Butcher, naked, a black mask over his eyes, sat beside her.
“Lean over, girl,” said the man behind the camera.
Butcher wrapped his hand around the back of her neck to push her head down, letting go only when her face was inches from his thighs, her long dark hair pooling in his lap.
She jerked upright at the screaming of the whistle, echoed by the conductor’s final warning of departure: “Tucker’s Creek to Louisville.

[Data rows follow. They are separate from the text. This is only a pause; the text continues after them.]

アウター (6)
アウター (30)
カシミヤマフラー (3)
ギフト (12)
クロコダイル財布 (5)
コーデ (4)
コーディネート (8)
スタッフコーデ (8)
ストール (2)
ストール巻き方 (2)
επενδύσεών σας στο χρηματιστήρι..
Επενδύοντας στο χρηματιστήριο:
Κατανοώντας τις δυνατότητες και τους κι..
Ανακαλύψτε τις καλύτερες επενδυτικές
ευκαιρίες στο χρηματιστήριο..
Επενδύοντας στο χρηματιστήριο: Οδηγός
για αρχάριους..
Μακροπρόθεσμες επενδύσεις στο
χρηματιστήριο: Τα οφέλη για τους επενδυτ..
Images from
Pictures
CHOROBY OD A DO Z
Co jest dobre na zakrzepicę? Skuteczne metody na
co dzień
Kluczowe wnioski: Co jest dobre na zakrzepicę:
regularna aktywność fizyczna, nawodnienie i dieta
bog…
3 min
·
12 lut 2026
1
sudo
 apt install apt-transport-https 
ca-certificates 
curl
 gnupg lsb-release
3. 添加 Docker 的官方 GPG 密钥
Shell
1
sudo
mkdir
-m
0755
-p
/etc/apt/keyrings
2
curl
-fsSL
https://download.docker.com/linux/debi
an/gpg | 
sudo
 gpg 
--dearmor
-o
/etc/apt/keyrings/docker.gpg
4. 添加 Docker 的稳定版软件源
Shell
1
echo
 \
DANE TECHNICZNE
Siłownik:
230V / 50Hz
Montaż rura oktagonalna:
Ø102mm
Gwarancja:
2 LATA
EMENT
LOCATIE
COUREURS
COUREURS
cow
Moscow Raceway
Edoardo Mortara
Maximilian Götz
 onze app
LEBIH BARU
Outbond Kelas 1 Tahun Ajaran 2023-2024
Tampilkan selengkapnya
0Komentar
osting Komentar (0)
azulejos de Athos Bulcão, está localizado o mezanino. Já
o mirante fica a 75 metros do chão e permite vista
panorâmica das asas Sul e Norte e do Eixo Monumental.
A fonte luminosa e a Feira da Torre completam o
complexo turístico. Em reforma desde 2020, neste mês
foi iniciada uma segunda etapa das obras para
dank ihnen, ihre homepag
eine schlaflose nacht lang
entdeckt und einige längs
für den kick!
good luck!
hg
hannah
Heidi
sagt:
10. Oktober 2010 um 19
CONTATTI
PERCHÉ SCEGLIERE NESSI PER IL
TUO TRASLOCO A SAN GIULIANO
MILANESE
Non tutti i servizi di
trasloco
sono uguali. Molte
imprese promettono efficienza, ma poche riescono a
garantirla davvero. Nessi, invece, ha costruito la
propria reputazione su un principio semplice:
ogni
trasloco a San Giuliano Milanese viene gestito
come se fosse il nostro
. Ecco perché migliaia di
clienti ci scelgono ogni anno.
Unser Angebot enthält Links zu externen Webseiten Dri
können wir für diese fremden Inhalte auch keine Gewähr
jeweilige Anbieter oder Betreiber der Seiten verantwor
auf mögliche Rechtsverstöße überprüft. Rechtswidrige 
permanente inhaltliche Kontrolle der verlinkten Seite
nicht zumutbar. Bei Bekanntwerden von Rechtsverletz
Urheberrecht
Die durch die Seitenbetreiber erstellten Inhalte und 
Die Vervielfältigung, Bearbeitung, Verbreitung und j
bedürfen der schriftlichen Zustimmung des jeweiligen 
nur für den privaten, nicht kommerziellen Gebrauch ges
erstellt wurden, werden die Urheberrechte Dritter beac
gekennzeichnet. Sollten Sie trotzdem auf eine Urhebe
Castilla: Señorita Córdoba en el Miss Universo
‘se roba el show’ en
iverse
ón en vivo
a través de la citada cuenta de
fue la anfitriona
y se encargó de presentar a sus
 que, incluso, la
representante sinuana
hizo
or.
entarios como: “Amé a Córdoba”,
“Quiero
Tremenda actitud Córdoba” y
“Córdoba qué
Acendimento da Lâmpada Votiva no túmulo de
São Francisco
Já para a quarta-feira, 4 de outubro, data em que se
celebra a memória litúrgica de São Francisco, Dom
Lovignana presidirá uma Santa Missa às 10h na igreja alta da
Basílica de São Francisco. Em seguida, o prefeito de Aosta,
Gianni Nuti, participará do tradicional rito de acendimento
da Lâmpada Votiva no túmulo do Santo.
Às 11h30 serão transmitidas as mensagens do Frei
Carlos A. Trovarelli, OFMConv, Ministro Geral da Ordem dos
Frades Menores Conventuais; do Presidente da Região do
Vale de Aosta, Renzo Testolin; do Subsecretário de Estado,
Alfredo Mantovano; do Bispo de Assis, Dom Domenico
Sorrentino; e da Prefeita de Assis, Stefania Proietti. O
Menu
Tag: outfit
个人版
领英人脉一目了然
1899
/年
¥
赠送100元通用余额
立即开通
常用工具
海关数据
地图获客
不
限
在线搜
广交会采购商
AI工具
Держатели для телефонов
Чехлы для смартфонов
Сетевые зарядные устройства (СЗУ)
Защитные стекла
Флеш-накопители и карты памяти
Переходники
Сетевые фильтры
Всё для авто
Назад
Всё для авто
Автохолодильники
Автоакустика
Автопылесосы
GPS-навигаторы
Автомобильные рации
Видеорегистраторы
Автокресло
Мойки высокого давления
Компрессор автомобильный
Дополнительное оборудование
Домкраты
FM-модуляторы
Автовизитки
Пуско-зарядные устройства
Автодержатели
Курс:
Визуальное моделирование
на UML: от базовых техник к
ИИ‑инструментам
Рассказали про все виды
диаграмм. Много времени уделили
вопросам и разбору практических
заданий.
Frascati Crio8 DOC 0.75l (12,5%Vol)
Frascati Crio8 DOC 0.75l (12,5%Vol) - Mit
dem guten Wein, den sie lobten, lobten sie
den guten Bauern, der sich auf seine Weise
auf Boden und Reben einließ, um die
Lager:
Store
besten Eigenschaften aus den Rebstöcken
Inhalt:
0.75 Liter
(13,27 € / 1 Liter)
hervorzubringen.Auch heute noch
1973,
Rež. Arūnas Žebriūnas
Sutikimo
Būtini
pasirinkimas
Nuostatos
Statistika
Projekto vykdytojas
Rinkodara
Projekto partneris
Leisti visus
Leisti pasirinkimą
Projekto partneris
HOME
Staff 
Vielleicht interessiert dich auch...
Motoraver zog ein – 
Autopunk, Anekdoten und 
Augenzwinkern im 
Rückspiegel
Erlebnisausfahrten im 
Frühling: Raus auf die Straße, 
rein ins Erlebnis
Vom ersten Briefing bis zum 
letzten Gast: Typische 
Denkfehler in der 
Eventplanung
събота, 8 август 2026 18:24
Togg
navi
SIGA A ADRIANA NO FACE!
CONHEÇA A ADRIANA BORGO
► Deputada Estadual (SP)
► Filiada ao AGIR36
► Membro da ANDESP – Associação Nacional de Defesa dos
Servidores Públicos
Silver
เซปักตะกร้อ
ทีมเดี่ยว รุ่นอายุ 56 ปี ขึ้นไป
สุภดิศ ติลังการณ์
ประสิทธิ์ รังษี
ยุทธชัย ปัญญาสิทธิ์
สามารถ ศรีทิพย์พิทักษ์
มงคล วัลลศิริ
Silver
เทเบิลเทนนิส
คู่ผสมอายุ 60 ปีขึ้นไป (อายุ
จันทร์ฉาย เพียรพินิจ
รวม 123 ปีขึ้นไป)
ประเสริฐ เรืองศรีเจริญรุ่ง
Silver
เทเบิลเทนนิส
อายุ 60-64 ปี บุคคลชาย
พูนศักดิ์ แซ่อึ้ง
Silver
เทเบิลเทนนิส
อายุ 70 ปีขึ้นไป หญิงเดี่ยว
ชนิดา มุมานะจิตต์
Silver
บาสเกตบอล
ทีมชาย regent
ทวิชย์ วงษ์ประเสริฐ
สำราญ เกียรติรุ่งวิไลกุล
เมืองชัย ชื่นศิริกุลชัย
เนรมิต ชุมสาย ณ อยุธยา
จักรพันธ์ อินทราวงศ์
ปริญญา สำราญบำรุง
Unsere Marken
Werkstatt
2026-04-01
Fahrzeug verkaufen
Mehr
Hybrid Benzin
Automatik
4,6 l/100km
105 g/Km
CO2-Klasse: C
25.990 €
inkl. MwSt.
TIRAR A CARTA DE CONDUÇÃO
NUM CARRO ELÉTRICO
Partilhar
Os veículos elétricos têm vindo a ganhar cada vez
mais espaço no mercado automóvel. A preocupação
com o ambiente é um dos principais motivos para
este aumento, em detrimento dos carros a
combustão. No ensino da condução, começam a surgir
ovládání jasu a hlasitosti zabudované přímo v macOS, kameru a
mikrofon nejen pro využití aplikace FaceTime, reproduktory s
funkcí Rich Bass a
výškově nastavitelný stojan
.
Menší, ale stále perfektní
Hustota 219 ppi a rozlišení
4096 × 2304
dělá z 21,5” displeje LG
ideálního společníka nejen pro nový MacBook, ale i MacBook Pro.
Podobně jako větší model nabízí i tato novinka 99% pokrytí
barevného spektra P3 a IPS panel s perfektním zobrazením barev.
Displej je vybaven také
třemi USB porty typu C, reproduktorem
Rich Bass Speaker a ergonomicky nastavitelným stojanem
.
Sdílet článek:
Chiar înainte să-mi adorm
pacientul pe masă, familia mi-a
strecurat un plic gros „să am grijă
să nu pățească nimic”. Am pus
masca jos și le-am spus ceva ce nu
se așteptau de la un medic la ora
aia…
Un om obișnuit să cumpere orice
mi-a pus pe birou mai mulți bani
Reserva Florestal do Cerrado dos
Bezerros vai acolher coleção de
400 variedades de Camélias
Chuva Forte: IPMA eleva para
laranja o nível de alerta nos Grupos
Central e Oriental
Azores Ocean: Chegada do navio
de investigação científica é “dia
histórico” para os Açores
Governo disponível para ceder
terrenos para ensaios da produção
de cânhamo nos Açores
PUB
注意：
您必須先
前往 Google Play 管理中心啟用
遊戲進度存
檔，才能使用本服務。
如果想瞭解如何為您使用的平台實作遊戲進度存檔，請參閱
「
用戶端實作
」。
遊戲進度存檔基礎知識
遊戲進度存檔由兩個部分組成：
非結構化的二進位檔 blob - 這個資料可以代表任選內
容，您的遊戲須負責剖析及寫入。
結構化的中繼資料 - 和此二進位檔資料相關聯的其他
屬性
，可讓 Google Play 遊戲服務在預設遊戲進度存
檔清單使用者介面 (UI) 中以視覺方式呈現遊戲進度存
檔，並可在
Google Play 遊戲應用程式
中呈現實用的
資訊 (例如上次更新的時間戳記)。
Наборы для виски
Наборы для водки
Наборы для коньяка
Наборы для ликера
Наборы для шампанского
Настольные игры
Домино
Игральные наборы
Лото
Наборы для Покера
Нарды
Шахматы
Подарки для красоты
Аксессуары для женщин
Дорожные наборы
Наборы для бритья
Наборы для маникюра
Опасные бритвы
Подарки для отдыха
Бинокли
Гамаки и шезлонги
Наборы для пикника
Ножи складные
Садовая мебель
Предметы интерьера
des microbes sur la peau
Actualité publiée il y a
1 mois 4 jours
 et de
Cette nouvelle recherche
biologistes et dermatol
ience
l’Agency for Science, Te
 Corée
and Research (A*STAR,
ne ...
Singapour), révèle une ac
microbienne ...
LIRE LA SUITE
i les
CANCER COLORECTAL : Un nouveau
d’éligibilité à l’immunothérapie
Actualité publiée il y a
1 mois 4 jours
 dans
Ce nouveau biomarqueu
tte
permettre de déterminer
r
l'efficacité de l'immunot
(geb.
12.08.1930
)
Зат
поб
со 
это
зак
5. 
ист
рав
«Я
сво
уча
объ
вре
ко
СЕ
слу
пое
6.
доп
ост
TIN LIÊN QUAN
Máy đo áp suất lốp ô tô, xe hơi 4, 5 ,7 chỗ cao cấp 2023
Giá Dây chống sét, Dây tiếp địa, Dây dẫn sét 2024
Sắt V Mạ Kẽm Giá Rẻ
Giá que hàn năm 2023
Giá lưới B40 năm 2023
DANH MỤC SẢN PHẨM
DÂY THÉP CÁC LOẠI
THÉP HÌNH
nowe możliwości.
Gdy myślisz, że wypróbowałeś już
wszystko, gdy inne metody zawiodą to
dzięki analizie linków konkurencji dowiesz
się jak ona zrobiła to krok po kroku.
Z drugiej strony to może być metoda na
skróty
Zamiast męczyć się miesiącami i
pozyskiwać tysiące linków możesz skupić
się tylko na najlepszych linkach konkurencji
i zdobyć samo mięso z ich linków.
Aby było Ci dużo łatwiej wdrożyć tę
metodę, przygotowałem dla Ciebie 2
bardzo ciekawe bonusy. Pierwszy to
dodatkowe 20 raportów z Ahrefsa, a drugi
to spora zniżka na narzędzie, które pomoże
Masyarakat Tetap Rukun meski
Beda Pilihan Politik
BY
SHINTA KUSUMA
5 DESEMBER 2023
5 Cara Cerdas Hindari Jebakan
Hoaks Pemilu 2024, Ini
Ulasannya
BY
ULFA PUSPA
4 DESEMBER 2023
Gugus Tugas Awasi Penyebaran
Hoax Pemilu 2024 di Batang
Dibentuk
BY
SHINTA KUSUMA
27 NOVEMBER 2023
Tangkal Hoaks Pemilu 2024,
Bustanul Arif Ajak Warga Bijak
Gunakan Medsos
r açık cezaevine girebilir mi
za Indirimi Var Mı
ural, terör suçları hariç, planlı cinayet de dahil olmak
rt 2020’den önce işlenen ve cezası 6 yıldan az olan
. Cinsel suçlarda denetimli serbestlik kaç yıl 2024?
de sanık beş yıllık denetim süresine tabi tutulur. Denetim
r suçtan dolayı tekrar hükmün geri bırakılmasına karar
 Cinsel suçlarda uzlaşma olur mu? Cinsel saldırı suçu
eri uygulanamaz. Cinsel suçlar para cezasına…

All aboard!”
Mabel sprang to her feet. “We have to go back!”
Wallace caught her hand. “Mabel, the train’s moving.”
She stumbled across his legs and fell headfirst into the aisle. Righting herself, she crawled a few feet forward. “Stop!” she cried, her face wild.
With the help of another man, Wallace lifted her up and got her back to their seat. All through the car, passengers stared and pointed, murmuring their concern and irritation.
Wallace held her tightly, but still Mabel trembled. “Next stop,” she said. “We have to turn back at the next stop.”
“We can’t.” Wallace rocked her, his voice a singsong. “We can’t.”
“We can wait for Bertie at the station. We’ll all go on the late train.”
“Sweetheart,” Wallace said. “We can’t. You know we can’t.”
“In Louisville, then. We’ll meet her train in Louisville.”
“Mabel…”
“Please, Wallace.”
Though he touched his fingers to her lips to urge her to stay quiet, Mabel couldn’t stop the tears. “She mustn’t … She can’t go back to the house. What if she goes back to the house?”
“But you told her not to,” Wallace said. “In your note. Didn’t you?”